VENEZIAN
SEPTEMBER 2018 - MARCH 2019
Venezian was born of a desire to approach painting through repetition. It is a series of paintings of various dimensions, based on an original source image which is then freely replicated. This repetition assumes the central role in the artistic process and highlights the uniqueness of every reproduced ‘artefact’. This method allows the artist to free herself from preconceived concepts about painting and, at the same time, ties them to the repeated image, establishing a kind of fidelity to it.
To create these paintings, the author took the “source image” (Frank Duveneck, Venetian girl, 1880) with the intention of creating a copy and, during the execution phases, she transformed it into a new entity. Decisions about colour – whether to use an intense or attenuated palette – derived from the immediate emotional reaction that she had towards the painting at that specific moment.
In this series, the colours are quite monochromatic and low-key. The figure in the painting is almost hidden, the viewer has to make an effort to find her.

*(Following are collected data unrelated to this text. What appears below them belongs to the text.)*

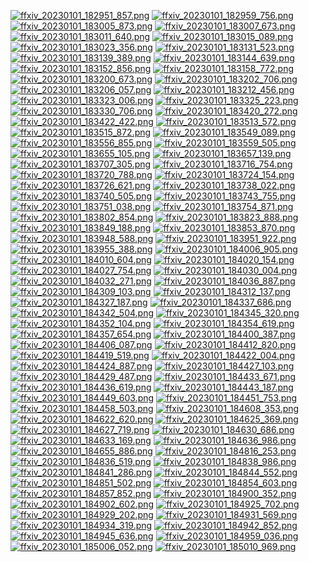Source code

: [![ffxiv_20230101_182951_857.png](./image_e_thumb/ffxiv_20230101_182951_857.png.thumb.jpg)](./image_e/ffxiv_20230101_182951_857.png) 
[![ffxiv_20230101_182959_756.png](./image_e_thumb/ffxiv_20230101_182959_756.png.thumb.jpg)](./image_e/ffxiv_20230101_182959_756.png) 
[![ffxiv_20230101_183005_873.png](./image_e_thumb/ffxiv_20230101_183005_873.png.thumb.jpg)](./image_e/ffxiv_20230101_183005_873.png) 
[![ffxiv_20230101_183007_673.png](./image_e_thumb/ffxiv_20230101_183007_673.png.thumb.jpg)](./image_e/ffxiv_20230101_183007_673.png) 
[![ffxiv_20230101_183011_640.png](./image_e_thumb/ffxiv_20230101_183011_640.png.thumb.jpg)](./image_e/ffxiv_20230101_183011_640.png) 
[![ffxiv_20230101_183015_089.png](./image_e_thumb/ffxiv_20230101_183015_089.png.thumb.jpg)](./image_e/ffxiv_20230101_183015_089.png) 
[![ffxiv_20230101_183023_356.png](./image_e_thumb/ffxiv_20230101_183023_356.png.thumb.jpg)](./image_e/ffxiv_20230101_183023_356.png) 
[![ffxiv_20230101_183131_523.png](./image_e_thumb/ffxiv_20230101_183131_523.png.thumb.jpg)](./image_e/ffxiv_20230101_183131_523.png) 
[![ffxiv_20230101_183139_389.png](./image_e_thumb/ffxiv_20230101_183139_389.png.thumb.jpg)](./image_e/ffxiv_20230101_183139_389.png) 
[![ffxiv_20230101_183144_639.png](./image_e_thumb/ffxiv_20230101_183144_639.png.thumb.jpg)](./image_e/ffxiv_20230101_183144_639.png) 
[![ffxiv_20230101_183152_856.png](./image_e_thumb/ffxiv_20230101_183152_856.png.thumb.jpg)](./image_e/ffxiv_20230101_183152_856.png) 
[![ffxiv_20230101_183158_772.png](./image_e_thumb/ffxiv_20230101_183158_772.png.thumb.jpg)](./image_e/ffxiv_20230101_183158_772.png) 
[![ffxiv_20230101_183200_673.png](./image_e_thumb/ffxiv_20230101_183200_673.png.thumb.jpg)](./image_e/ffxiv_20230101_183200_673.png) 
[![ffxiv_20230101_183202_706.png](./image_e_thumb/ffxiv_20230101_183202_706.png.thumb.jpg)](./image_e/ffxiv_20230101_183202_706.png) 
[![ffxiv_20230101_183206_057.png](./image_e_thumb/ffxiv_20230101_183206_057.png.thumb.jpg)](./image_e/ffxiv_20230101_183206_057.png) 
[![ffxiv_20230101_183212_456.png](./image_e_thumb/ffxiv_20230101_183212_456.png.thumb.jpg)](./image_e/ffxiv_20230101_183212_456.png) 
[![ffxiv_20230101_183323_006.png](./image_e_thumb/ffxiv_20230101_183323_006.png.thumb.jpg)](./image_e/ffxiv_20230101_183323_006.png) 
[![ffxiv_20230101_183325_223.png](./image_e_thumb/ffxiv_20230101_183325_223.png.thumb.jpg)](./image_e/ffxiv_20230101_183325_223.png) 
[![ffxiv_20230101_183330_706.png](./image_e_thumb/ffxiv_20230101_183330_706.png.thumb.jpg)](./image_e/ffxiv_20230101_183330_706.png) 
[![ffxiv_20230101_183420_272.png](./image_e_thumb/ffxiv_20230101_183420_272.png.thumb.jpg)](./image_e/ffxiv_20230101_183420_272.png) 
[![ffxiv_20230101_183422_422.png](./image_e_thumb/ffxiv_20230101_183422_422.png.thumb.jpg)](./image_e/ffxiv_20230101_183422_422.png) 
[![ffxiv_20230101_183513_572.png](./image_e_thumb/ffxiv_20230101_183513_572.png.thumb.jpg)](./image_e/ffxiv_20230101_183513_572.png) 
[![ffxiv_20230101_183515_872.png](./image_e_thumb/ffxiv_20230101_183515_872.png.thumb.jpg)](./image_e/ffxiv_20230101_183515_872.png) 
[![ffxiv_20230101_183549_089.png](./image_e_thumb/ffxiv_20230101_183549_089.png.thumb.jpg)](./image_e/ffxiv_20230101_183549_089.png) 
[![ffxiv_20230101_183556_855.png](./image_e_thumb/ffxiv_20230101_183556_855.png.thumb.jpg)](./image_e/ffxiv_20230101_183556_855.png) 
[![ffxiv_20230101_183559_505.png](./image_e_thumb/ffxiv_20230101_183559_505.png.thumb.jpg)](./image_e/ffxiv_20230101_183559_505.png) 
[![ffxiv_20230101_183655_105.png](./image_e_thumb/ffxiv_20230101_183655_105.png.thumb.jpg)](./image_e/ffxiv_20230101_183655_105.png) 
[![ffxiv_20230101_183657_139.png](./image_e_thumb/ffxiv_20230101_183657_139.png.thumb.jpg)](./image_e/ffxiv_20230101_183657_139.png) 
[![ffxiv_20230101_183707_305.png](./image_e_thumb/ffxiv_20230101_183707_305.png.thumb.jpg)](./image_e/ffxiv_20230101_183707_305.png) 
[![ffxiv_20230101_183716_754.png](./image_e_thumb/ffxiv_20230101_183716_754.png.thumb.jpg)](./image_e/ffxiv_20230101_183716_754.png) 
[![ffxiv_20230101_183720_788.png](./image_e_thumb/ffxiv_20230101_183720_788.png.thumb.jpg)](./image_e/ffxiv_20230101_183720_788.png) 
[![ffxiv_20230101_183724_154.png](./image_e_thumb/ffxiv_20230101_183724_154.png.thumb.jpg)](./image_e/ffxiv_20230101_183724_154.png) 
[![ffxiv_20230101_183726_621.png](./image_e_thumb/ffxiv_20230101_183726_621.png.thumb.jpg)](./image_e/ffxiv_20230101_183726_621.png) 
[![ffxiv_20230101_183738_022.png](./image_e_thumb/ffxiv_20230101_183738_022.png.thumb.jpg)](./image_e/ffxiv_20230101_183738_022.png) 
[![ffxiv_20230101_183740_505.png](./image_e_thumb/ffxiv_20230101_183740_505.png.thumb.jpg)](./image_e/ffxiv_20230101_183740_505.png) 
[![ffxiv_20230101_183743_755.png](./image_e_thumb/ffxiv_20230101_183743_755.png.thumb.jpg)](./image_e/ffxiv_20230101_183743_755.png) 
[![ffxiv_20230101_183751_038.png](./image_e_thumb/ffxiv_20230101_183751_038.png.thumb.jpg)](./image_e/ffxiv_20230101_183751_038.png) 
[![ffxiv_20230101_183754_871.png](./image_e_thumb/ffxiv_20230101_183754_871.png.thumb.jpg)](./image_e/ffxiv_20230101_183754_871.png) 
[![ffxiv_20230101_183802_854.png](./image_e_thumb/ffxiv_20230101_183802_854.png.thumb.jpg)](./image_e/ffxiv_20230101_183802_854.png) 
[![ffxiv_20230101_183823_888.png](./image_e_thumb/ffxiv_20230101_183823_888.png.thumb.jpg)](./image_e/ffxiv_20230101_183823_888.png) 
[![ffxiv_20230101_183849_188.png](./image_e_thumb/ffxiv_20230101_183849_188.png.thumb.jpg)](./image_e/ffxiv_20230101_183849_188.png) 
[![ffxiv_20230101_183853_870.png](./image_e_thumb/ffxiv_20230101_183853_870.png.thumb.jpg)](./image_e/ffxiv_20230101_183853_870.png) 
[![ffxiv_20230101_183948_588.png](./image_e_thumb/ffxiv_20230101_183948_588.png.thumb.jpg)](./image_e/ffxiv_20230101_183948_588.png) 
[![ffxiv_20230101_183951_922.png](./image_e_thumb/ffxiv_20230101_183951_922.png.thumb.jpg)](./image_e/ffxiv_20230101_183951_922.png) 
[![ffxiv_20230101_183955_388.png](./image_e_thumb/ffxiv_20230101_183955_388.png.thumb.jpg)](./image_e/ffxiv_20230101_183955_388.png) 
[![ffxiv_20230101_184006_905.png](./image_e_thumb/ffxiv_20230101_184006_905.png.thumb.jpg)](./image_e/ffxiv_20230101_184006_905.png) 
[![ffxiv_20230101_184010_604.png](./image_e_thumb/ffxiv_20230101_184010_604.png.thumb.jpg)](./image_e/ffxiv_20230101_184010_604.png) 
[![ffxiv_20230101_184020_154.png](./image_e_thumb/ffxiv_20230101_184020_154.png.thumb.jpg)](./image_e/ffxiv_20230101_184020_154.png) 
[![ffxiv_20230101_184027_754.png](./image_e_thumb/ffxiv_20230101_184027_754.png.thumb.jpg)](./image_e/ffxiv_20230101_184027_754.png) 
[![ffxiv_20230101_184030_004.png](./image_e_thumb/ffxiv_20230101_184030_004.png.thumb.jpg)](./image_e/ffxiv_20230101_184030_004.png) 
[![ffxiv_20230101_184032_271.png](./image_e_thumb/ffxiv_20230101_184032_271.png.thumb.jpg)](./image_e/ffxiv_20230101_184032_271.png) 
[![ffxiv_20230101_184036_887.png](./image_e_thumb/ffxiv_20230101_184036_887.png.thumb.jpg)](./image_e/ffxiv_20230101_184036_887.png) 
[![ffxiv_20230101_184309_103.png](./image_e_thumb/ffxiv_20230101_184309_103.png.thumb.jpg)](./image_e/ffxiv_20230101_184309_103.png) 
[![ffxiv_20230101_184312_137.png](./image_e_thumb/ffxiv_20230101_184312_137.png.thumb.jpg)](./image_e/ffxiv_20230101_184312_137.png) 
[![ffxiv_20230101_184327_187.png](./image_e_thumb/ffxiv_20230101_184327_187.png.thumb.jpg)](./image_e/ffxiv_20230101_184327_187.png) 
[![ffxiv_20230101_184337_686.png](./image_e_thumb/ffxiv_20230101_184337_686.png.thumb.jpg)](./image_e/ffxiv_20230101_184337_686.png) 
[![ffxiv_20230101_184342_504.png](./image_e_thumb/ffxiv_20230101_184342_504.png.thumb.jpg)](./image_e/ffxiv_20230101_184342_504.png) 
[![ffxiv_20230101_184345_320.png](./image_e_thumb/ffxiv_20230101_184345_320.png.thumb.jpg)](./image_e/ffxiv_20230101_184345_320.png) 
[![ffxiv_20230101_184352_104.png](./image_e_thumb/ffxiv_20230101_184352_104.png.thumb.jpg)](./image_e/ffxiv_20230101_184352_104.png) 
[![ffxiv_20230101_184354_619.png](./image_e_thumb/ffxiv_20230101_184354_619.png.thumb.jpg)](./image_e/ffxiv_20230101_184354_619.png) 
[![ffxiv_20230101_184357_654.png](./image_e_thumb/ffxiv_20230101_184357_654.png.thumb.jpg)](./image_e/ffxiv_20230101_184357_654.png) 
[![ffxiv_20230101_184400_387.png](./image_e_thumb/ffxiv_20230101_184400_387.png.thumb.jpg)](./image_e/ffxiv_20230101_184400_387.png) 
[![ffxiv_20230101_184406_087.png](./image_e_thumb/ffxiv_20230101_184406_087.png.thumb.jpg)](./image_e/ffxiv_20230101_184406_087.png) 
[![ffxiv_20230101_184412_820.png](./image_e_thumb/ffxiv_20230101_184412_820.png.thumb.jpg)](./image_e/ffxiv_20230101_184412_820.png) 
[![ffxiv_20230101_184419_519.png](./image_e_thumb/ffxiv_20230101_184419_519.png.thumb.jpg)](./image_e/ffxiv_20230101_184419_519.png) 
[![ffxiv_20230101_184422_004.png](./image_e_thumb/ffxiv_20230101_184422_004.png.thumb.jpg)](./image_e/ffxiv_20230101_184422_004.png) 
[![ffxiv_20230101_184424_887.png](./image_e_thumb/ffxiv_20230101_184424_887.png.thumb.jpg)](./image_e/ffxiv_20230101_184424_887.png) 
[![ffxiv_20230101_184427_103.png](./image_e_thumb/ffxiv_20230101_184427_103.png.thumb.jpg)](./image_e/ffxiv_20230101_184427_103.png) 
[![ffxiv_20230101_184429_487.png](./image_e_thumb/ffxiv_20230101_184429_487.png.thumb.jpg)](./image_e/ffxiv_20230101_184429_487.png) 
[![ffxiv_20230101_184433_671.png](./image_e_thumb/ffxiv_20230101_184433_671.png.thumb.jpg)](./image_e/ffxiv_20230101_184433_671.png) 
[![ffxiv_20230101_184436_619.png](./image_e_thumb/ffxiv_20230101_184436_619.png.thumb.jpg)](./image_e/ffxiv_20230101_184436_619.png) 
[![ffxiv_20230101_184443_187.png](./image_e_thumb/ffxiv_20230101_184443_187.png.thumb.jpg)](./image_e/ffxiv_20230101_184443_187.png) 
[![ffxiv_20230101_184449_603.png](./image_e_thumb/ffxiv_20230101_184449_603.png.thumb.jpg)](./image_e/ffxiv_20230101_184449_603.png) 
[![ffxiv_20230101_184451_753.png](./image_e_thumb/ffxiv_20230101_184451_753.png.thumb.jpg)](./image_e/ffxiv_20230101_184451_753.png) 
[![ffxiv_20230101_184458_503.png](./image_e_thumb/ffxiv_20230101_184458_503.png.thumb.jpg)](./image_e/ffxiv_20230101_184458_503.png) 
[![ffxiv_20230101_184608_353.png](./image_e_thumb/ffxiv_20230101_184608_353.png.thumb.jpg)](./image_e/ffxiv_20230101_184608_353.png) 
[![ffxiv_20230101_184622_620.png](./image_e_thumb/ffxiv_20230101_184622_620.png.thumb.jpg)](./image_e/ffxiv_20230101_184622_620.png) 
[![ffxiv_20230101_184625_369.png](./image_e_thumb/ffxiv_20230101_184625_369.png.thumb.jpg)](./image_e/ffxiv_20230101_184625_369.png) 
[![ffxiv_20230101_184627_719.png](./image_e_thumb/ffxiv_20230101_184627_719.png.thumb.jpg)](./image_e/ffxiv_20230101_184627_719.png) 
[![ffxiv_20230101_184630_686.png](./image_e_thumb/ffxiv_20230101_184630_686.png.thumb.jpg)](./image_e/ffxiv_20230101_184630_686.png) 
[![ffxiv_20230101_184633_169.png](./image_e_thumb/ffxiv_20230101_184633_169.png.thumb.jpg)](./image_e/ffxiv_20230101_184633_169.png) 
[![ffxiv_20230101_184636_986.png](./image_e_thumb/ffxiv_20230101_184636_986.png.thumb.jpg)](./image_e/ffxiv_20230101_184636_986.png) 
[![ffxiv_20230101_184655_886.png](./image_e_thumb/ffxiv_20230101_184655_886.png.thumb.jpg)](./image_e/ffxiv_20230101_184655_886.png) 
[![ffxiv_20230101_184816_253.png](./image_e_thumb/ffxiv_20230101_184816_253.png.thumb.jpg)](./image_e/ffxiv_20230101_184816_253.png) 
[![ffxiv_20230101_184836_519.png](./image_e_thumb/ffxiv_20230101_184836_519.png.thumb.jpg)](./image_e/ffxiv_20230101_184836_519.png) 
[![ffxiv_20230101_184838_986.png](./image_e_thumb/ffxiv_20230101_184838_986.png.thumb.jpg)](./image_e/ffxiv_20230101_184838_986.png) 
[![ffxiv_20230101_184841_286.png](./image_e_thumb/ffxiv_20230101_184841_286.png.thumb.jpg)](./image_e/ffxiv_20230101_184841_286.png) 
[![ffxiv_20230101_184844_552.png](./image_e_thumb/ffxiv_20230101_184844_552.png.thumb.jpg)](./image_e/ffxiv_20230101_184844_552.png) 
[![ffxiv_20230101_184851_502.png](./image_e_thumb/ffxiv_20230101_184851_502.png.thumb.jpg)](./image_e/ffxiv_20230101_184851_502.png) 
[![ffxiv_20230101_184854_603.png](./image_e_thumb/ffxiv_20230101_184854_603.png.thumb.jpg)](./image_e/ffxiv_20230101_184854_603.png) 
[![ffxiv_20230101_184857_852.png](./image_e_thumb/ffxiv_20230101_184857_852.png.thumb.jpg)](./image_e/ffxiv_20230101_184857_852.png) 
[![ffxiv_20230101_184900_352.png](./image_e_thumb/ffxiv_20230101_184900_352.png.thumb.jpg)](./image_e/ffxiv_20230101_184900_352.png) 
[![ffxiv_20230101_184902_602.png](./image_e_thumb/ffxiv_20230101_184902_602.png.thumb.jpg)](./image_e/ffxiv_20230101_184902_602.png) 
[![ffxiv_20230101_184925_702.png](./image_e_thumb/ffxiv_20230101_184925_702.png.thumb.jpg)](./image_e/ffxiv_20230101_184925_702.png) 
[![ffxiv_20230101_184929_202.png](./image_e_thumb/ffxiv_20230101_184929_202.png.thumb.jpg)](./image_e/ffxiv_20230101_184929_202.png) 
[![ffxiv_20230101_184931_569.png](./image_e_thumb/ffxiv_20230101_184931_569.png.thumb.jpg)](./image_e/ffxiv_20230101_184931_569.png) 
[![ffxiv_20230101_184934_319.png](./image_e_thumb/ffxiv_20230101_184934_319.png.thumb.jpg)](./image_e/ffxiv_20230101_184934_319.png) 
[![ffxiv_20230101_184942_852.png](./image_e_thumb/ffxiv_20230101_184942_852.png.thumb.jpg)](./image_e/ffxiv_20230101_184942_852.png) 
[![ffxiv_20230101_184945_636.png](./image_e_thumb/ffxiv_20230101_184945_636.png.thumb.jpg)](./image_e/ffxiv_20230101_184945_636.png) 
[![ffxiv_20230101_184959_036.png](./image_e_thumb/ffxiv_20230101_184959_036.png.thumb.jpg)](./image_e/ffxiv_20230101_184959_036.png) 
[![ffxiv_20230101_185006_052.png](./image_e_thumb/ffxiv_20230101_185006_052.png.thumb.jpg)](./image_e/ffxiv_20230101_185006_052.png) 
[![ffxiv_20230101_185010_969.png](./image_e_thumb/ffxiv_20230101_185010_969.png.thumb.jpg)](./image_e/ffxiv_20230101_185010_969.png)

What the artist is interested in portraying is an intimate aspect of this character, going beyond the purely figurative dimension and entering into a dynamic, elusive and lively atmosphere, and thanks to this we are able to understand the vulnerable, often melancholy, state of the subject. These images are like emotional figures, evoking particular moods that can only be experienced profoundly in solitude.
She adds:
"...when I think of the beginning and roots of the project, I think of the source image: Frank Duveneck’s Venetian Girl, which I saw for the first time live in the de Young
gallery in San Francisco in 2015. I took a picture of it and I continued my day and my travel. But later on, I kept going back to that portait mentally, especially
when I was in my studio, having a hard time deciding what to paint. In one of these situations I established a new ritual: Finding a photo of the painting in the cell
phone, starting painting it. It only served me as a pillar, to solve the dilemma of choice - the long-term problem I was constantly facing. I had chosen the easiest thing to do - copy the
image I liked - and the very act of doing it helped my creativity because at first I didn’t have to think about anything, then when my creative intuitive process slowly took charge and at
a certain moment I wanted to change something, I did it. Therefore I used the image as a crutch to support me until I was in a state of tranquility and ease, beeing able to create something new.
Sometimes the result was resembling more the original, sometimes not at all, evolving into abstract landscapes and vague figurative pieces. From the beginning the aim was not even expecting of creating a unique paintings, rather it was only important to continue painting, even the same thing over andover again."